Ulysse, après 20 ans d’absence, revient à Ithaque. Il revient mais personne ne le reconnaît.

La première personne à le reconnaître est sa vieille servante Euryclée.  Encore cette reconnaissance n’est elle pas immédiate. Euryclée a croisé Ulysse plusieurs fois sans rien remarquer et ce n’est qu’un signe externe qui attire son attention. En lavant Ulysse, elle remarque sur sa jambe une blessure de jeunesse faite par un sanglier. C’est ce signe uniquement qui lui révèle la présence de son maître.
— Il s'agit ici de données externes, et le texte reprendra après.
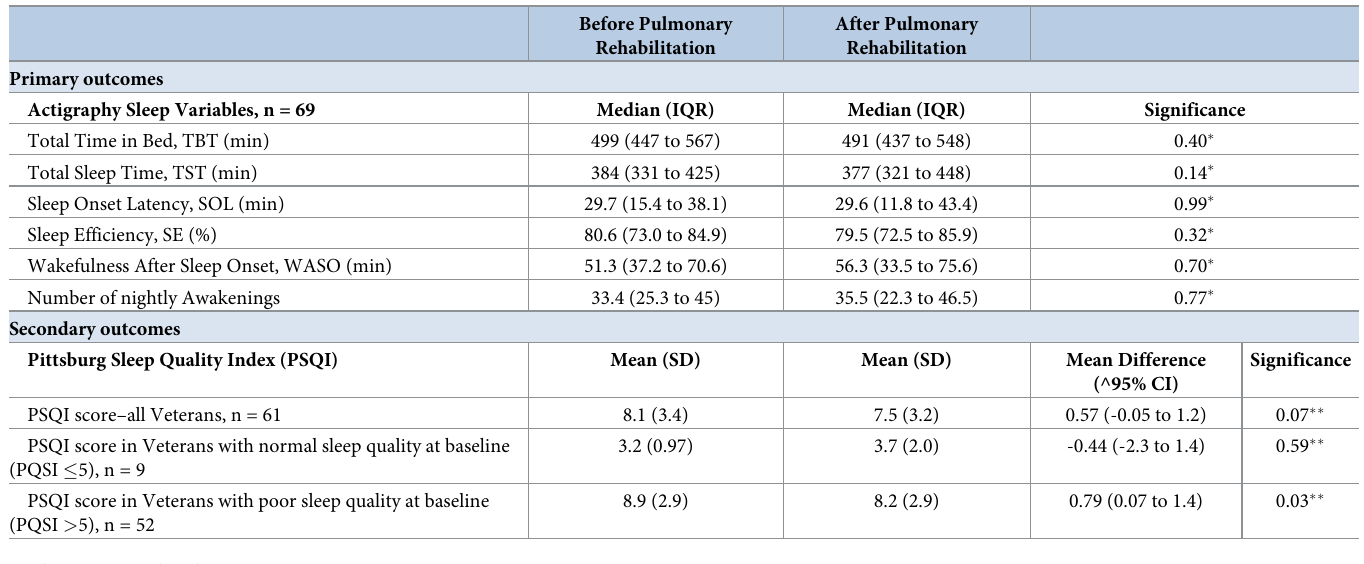
Before Pulmonary After Pulmonary Rehabilitation Rehabilitation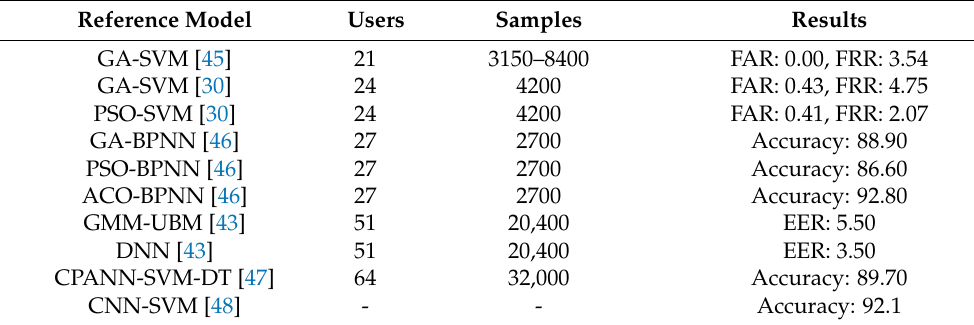
Table 3. Comparison of existing hybrid approach-based research in KB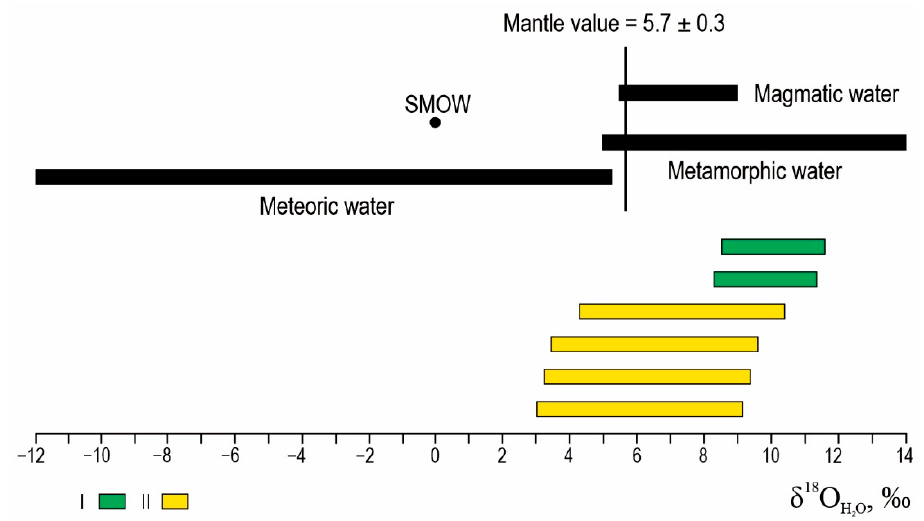
Figure 12. Oxygen isotopic composition of the fluid of I and II ore substages of the Ulug-Sair occurrence.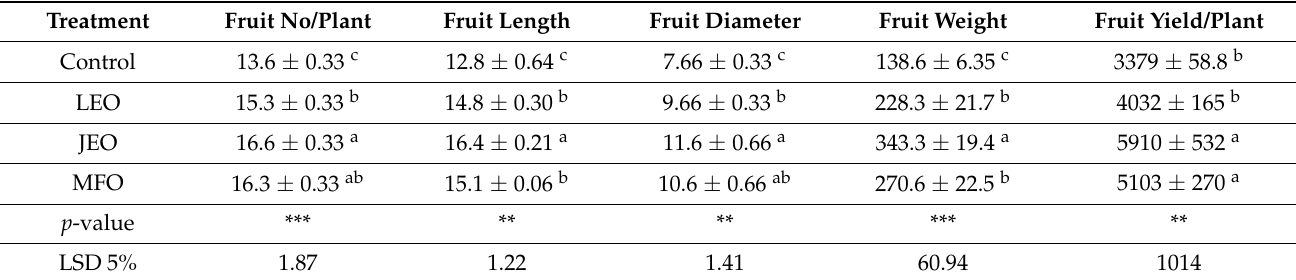
Table 5. The effect of foliar application with jasmine and lavender essential oils or mustard fixed oil on yield and its components of eggplant growth under TSSM natural infestation in a controlled greenhouse.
Ulysse ne s’est pas trahi par un geste, une expression, son comportement. D’Ulysse, Euryclée n’a reconnu qu’un « motif » externe, elle ne  le reconnaît que comme le gendarme peut le faire lorsqu’il contrôle votre identité. C’est une forme de reconnaissance très superficielle : le gendarme connaît votre nom, qualité, date de naissance, mais au fond, il ne connaît rien de vous. Il ne sait pas réellement qui vous êtes, quels sont vos sentiments, vos désirs. Il ne vous connaît pas en tant qu’homme.
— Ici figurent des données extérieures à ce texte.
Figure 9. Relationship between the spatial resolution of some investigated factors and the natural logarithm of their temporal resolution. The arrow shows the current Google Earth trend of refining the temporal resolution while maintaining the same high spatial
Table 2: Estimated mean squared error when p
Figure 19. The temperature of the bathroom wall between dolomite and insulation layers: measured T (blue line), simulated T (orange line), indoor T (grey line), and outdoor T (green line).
Sa femme Pénélope ne l’a pas non plus reconnu. Et même après qu’Ulysse s’est révélé à tous, après que tout le monde a compris qui il est vraiment, elle continue à douter et elle le teste. Elle lui demande de déplacer leur lit et Ulysse lui répond que c’est impossible puisque il a lui-même creusé ce lit dans l’énorme tronc d’un arbre toujours vivant. Pénélope reconnaît alors Ulysse et cette reconnaissance, bien que tardive, est beaucoup plus profonde que celle d’Euryclée. Pénélope reconnaît Ulysse grâce aux souvenir partagés et Homére écrit qu’ils poursuivent la nuit en se racontant les aventures des vingt années qui les ont séparées.

Pour Homère, ce qui nous rassemble, ce qui fait qu’on se connaît réellement, ce sont les souvenirs communs. Ulysse et Pénélope passent donc une partie de la nuit à se re-connaître au sens propre, c’est-à-dire à combler les trous de leur mémoire, à re-synchroniser leur stock de souvenirs.
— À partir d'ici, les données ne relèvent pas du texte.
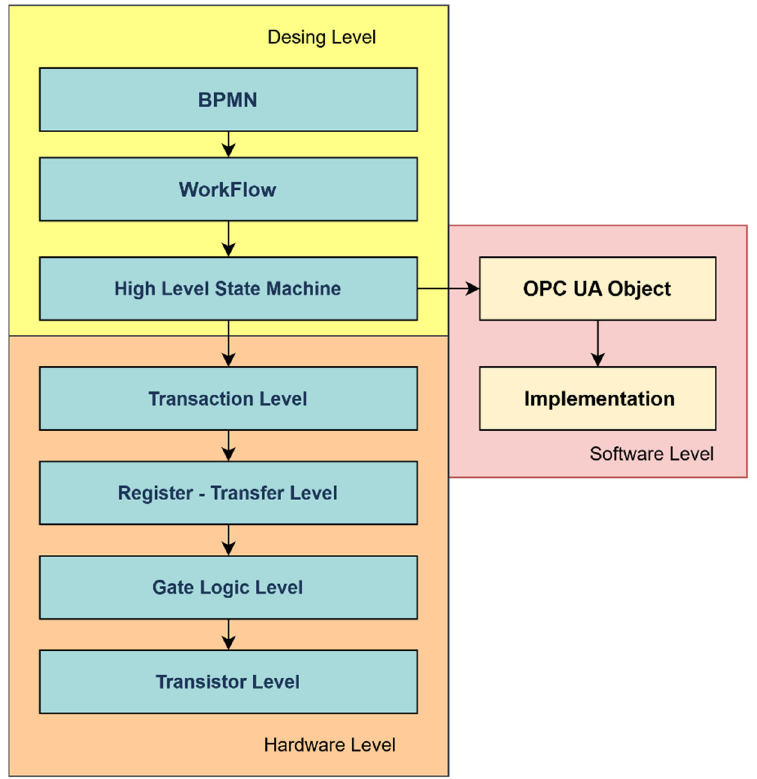
Figure 14. A procedure of an IIoT device design.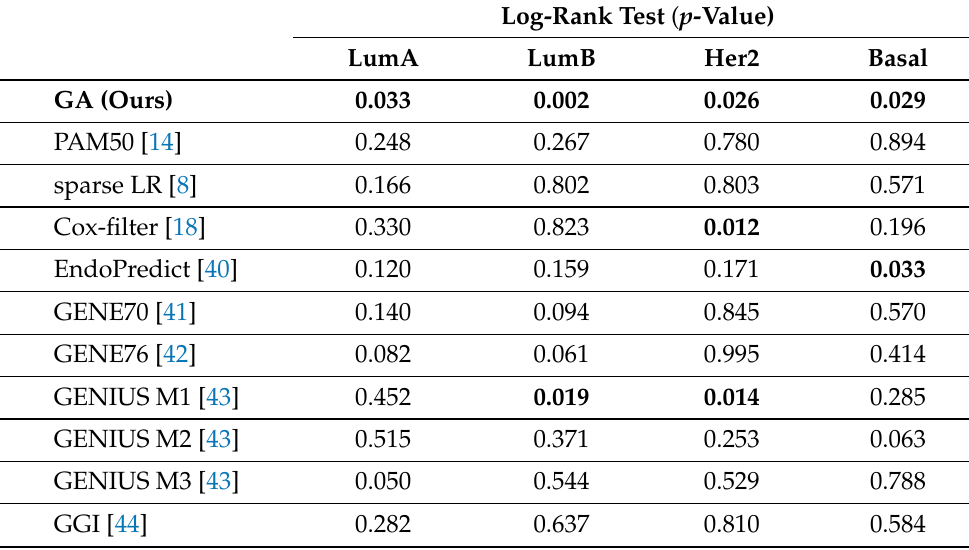
Table 3. Performance comparison on SCAN-B data set. For prognosis stratification, the p -value of the log-rank test result within each subtype is shown, and significant results are marked in bold ( p -value < 0.05). The results of the TCGA-BRCA data set are shown in Table S3.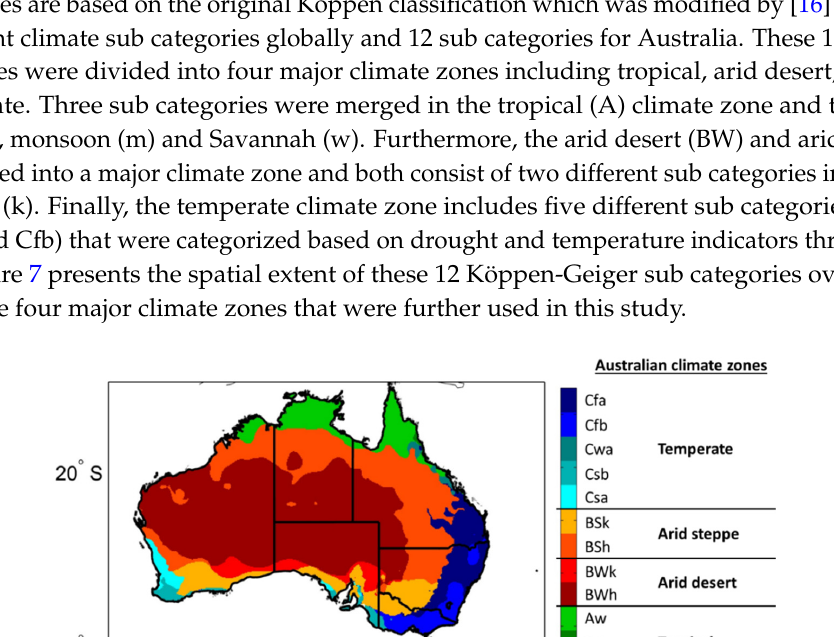
Figure 7. Australia’s major climate zones according to the Köppen-Geiger climate classification.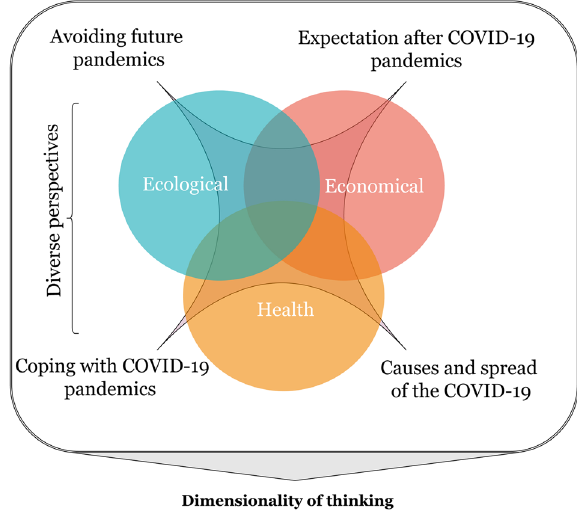
Fig. 1 Conceptual framework of the dimensionality of thinking about COVID-19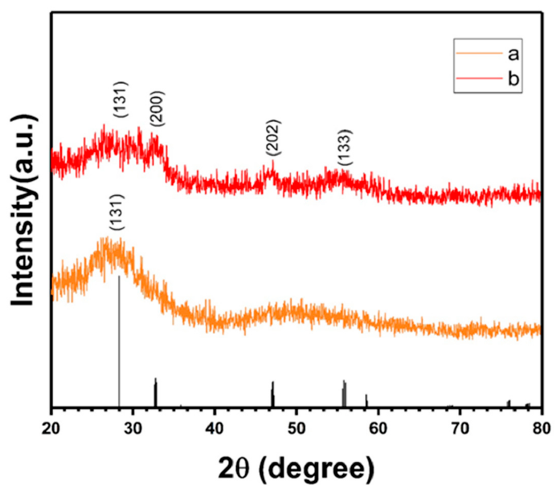
Figure 7. X-ray diffraction (XRD) spectra of ( a ) G/PDA/BWN P ( b ) G/BWP/PDA.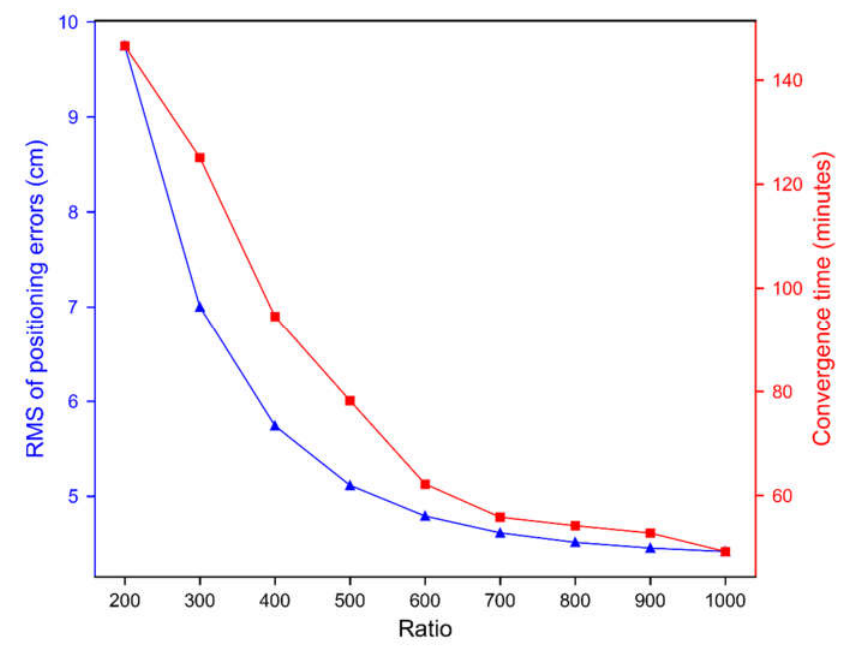
Figure 10. Comparison of positioning accuracy and convergence time with different ratio values on DOY 031.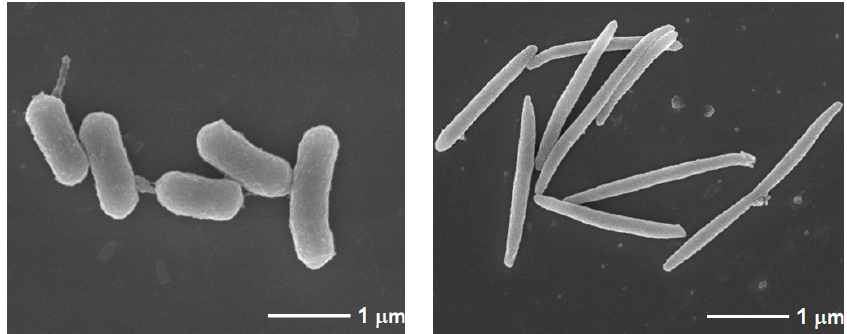
Figure 1. Electron microscopic image of Porphyromonas gingivalis and Fusobacterium nucleatum. ( A ) P. gingivalis is an oral Gram-negative black-pigmented strict anaerobic bacterium. It is frequently found in the plaque biofilms on tooth surfaces from individuals with periodontal diseases. P. gingivalis is implicated in periodontal disease and systemic diseases. Its pathological effects are mediated by a variety of virulence factors including lipopolysaccharide (LPS), fimbriae, proteases, and short-chain fatty acids such as butyric acid (BA). ( B ) F. nucleatum is a Gram-negative anaerobic rod bacterium and a common resident of the human mouth and gut. This bacterium causes a wider variety of inflammatory diseases such as periodontitis, appendicitis, inflammatory bowel diseases, and colorectal cancer.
Ce qu’aucun être humain n’a été capable de faire, le chien d’Ulysse l’a fait et Homère nous précise qu’il l’a fait tout de suite. Argos, vieux chien négligé qui repose sur un tas de fumier, reconnaît instantanément et sans aucune ambigüité son maître – personne ne sait comment ni pourquoi. Et il le reconnaît profondément, il sait très bien qui il est. Chien et maître partagent de nombreux souvenirs de chasse, Ulysse pleure, le chien remue la queue et meurt de joie. Pour ce qui est de reconnaître, le chien est bien supérieur à Euryclée, à Pénélope, à tous les êtres humains.

Françoise Dolto : « il y a des choses que seuls les chiens et les enfants peuvent comprendre ».

Alors, c’est vrai, #JeNeSuisPasChien, mais parfois je trouve ça un peu dommage.

A Diesel.

Iolaos

(1) commentaires pour "#JeNeSuisPasChien"

  1. Thierry,
    Merci pour ce message plein d’humanité, même s’il évoque des animaux…
    Comme vous #JeNeSuisPasChien, mais souvent je le regrette.